Electromechanical Delay (EMD)

  • Definition: The time (20-100 ms) between the onset of the AP signal and muscle tension development.
  • Importance: Required for biochemical processes that lead to contraction.

EMG Display and Data Acquisition

  • Sampling Rate: Must adhere to the Nyquist Sampling Theorem (at least twice the highest signal frequency).
  • EMG Frequency Spectrum:
    • Typically varies between 5-2000 Hz depending on the electrode type; most activity below 1000 Hz.
    • Surface EMG signals are often in the range of 20-500 Hz.

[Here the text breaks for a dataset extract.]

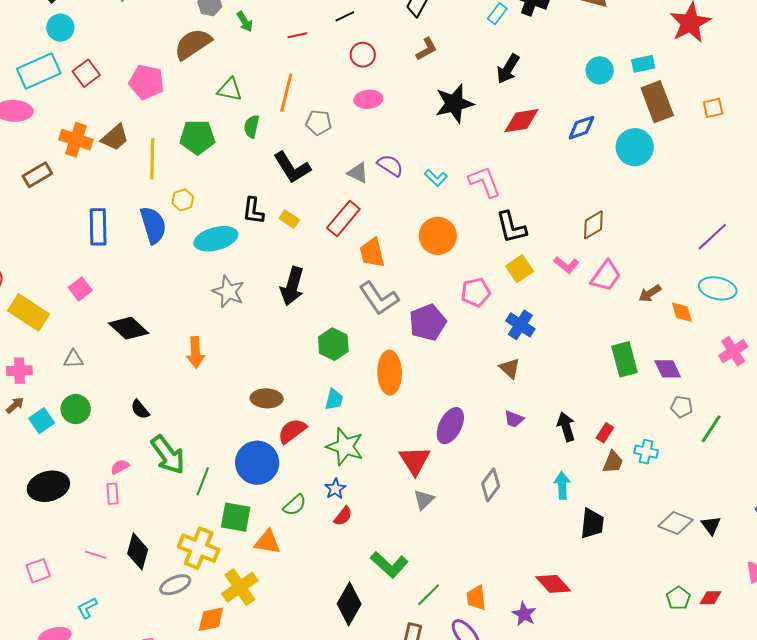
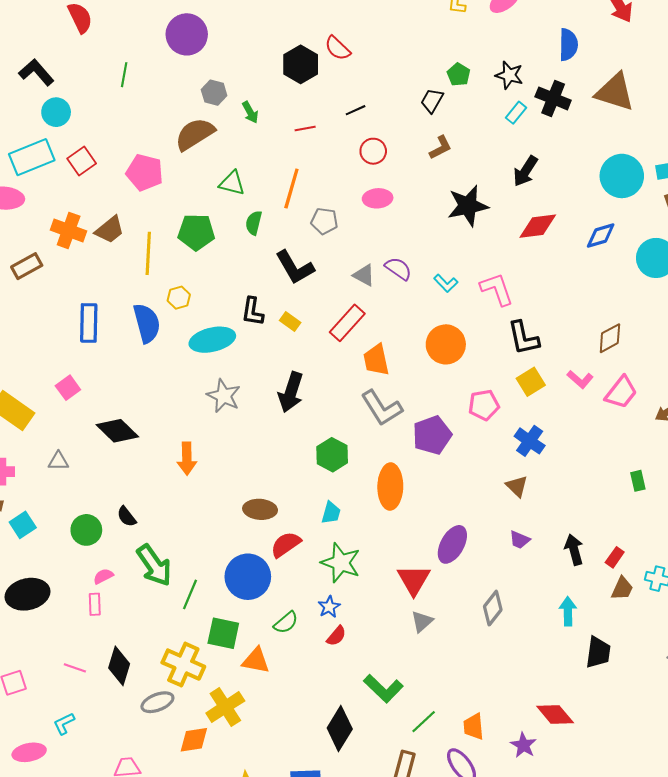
cyan circle: (600, 70) -> (622, 176), size x1.5
green rectangle: (624, 359) -> (638, 481), size x0.6
green circle: (76, 409) -> (86, 530), moved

Noise Reduction and Filtering

  • Common Mode Rejection Ratio (CMRR): Affects signal quality by reducing common electrical noise from the EMG signal.
  • Digital Filtering: Used to clean up signals:
    • Low-pass filters: Allow low frequencies while discarding high frequencies.
    • High-pass filters: Allow high frequencies while discarding low frequencies.
    • Band-pass filters: Allow a specific range; attenuate outside frequencies.
    • Notch filters: Suppress specific known frequency interferences (e.g., 60 Hz hum).

Processing the EMG Signal

  • Steps for Processing:
    1. Rectification: Taking the absolute value to ensure all values are positive.
    2. Linear Envelope: Producing a smooth representation of muscle activity over time.
  • Integrated EMG (iEMG): The total activity over a specified time period; distinct from linear envelope as it reflects cumulative activity.

Factors Affecting EMG Signals

  • Blood Flow: Alters signal due to low-pass filtering effects, particularly at greater tissue depths.
  • Muscle Length & Depth: Affect action potential propagation speed and amplitude, complicating EMG readings.
  • Crosstalk: Concurrent signals from nearby muscles can contaminate results.

Applications of EMG

  • EMG provides insights for:
    • Muscle performance measurement.
    • Ergonomic studies.
    • Rehabilitation and surgical decision-making.
    • Sports performance analysis.

Muscle Fatigue

  • Fatigue indicated by:
    • Increased amplitude during sustained contractions.
    • Decreased conduction velocity and shifting frequency content to lower values as fatigue progresses.

Relationship Between EMG and Muscle Force

  • General trend:
    • Increase in contraction intensity typically leads to higher EMG amplitude and frequency.
    • Variations exist, especially in eccentric movements where EMG can be lower despite force exerted.

EMG Lab Stations Overview

  • Station 1: Skin preparation and electrode placement.
  • Station 2: Equipment familiarization with EMG technology and concepts.
  • Station 3: Acquiring EMG signals through proper electrode attachment and initial testing.
  • Station 4: Signal normalization to establish baseline values for contractions.
  • Station 5: Processing EMG data, focusing on rectification and analysis.
  • Station 6: Investigating the relationship between EMG and muscle force through a force-EMG device.
  • Station 7: Analysis of frequency domain and fatigue effects on EMG signals.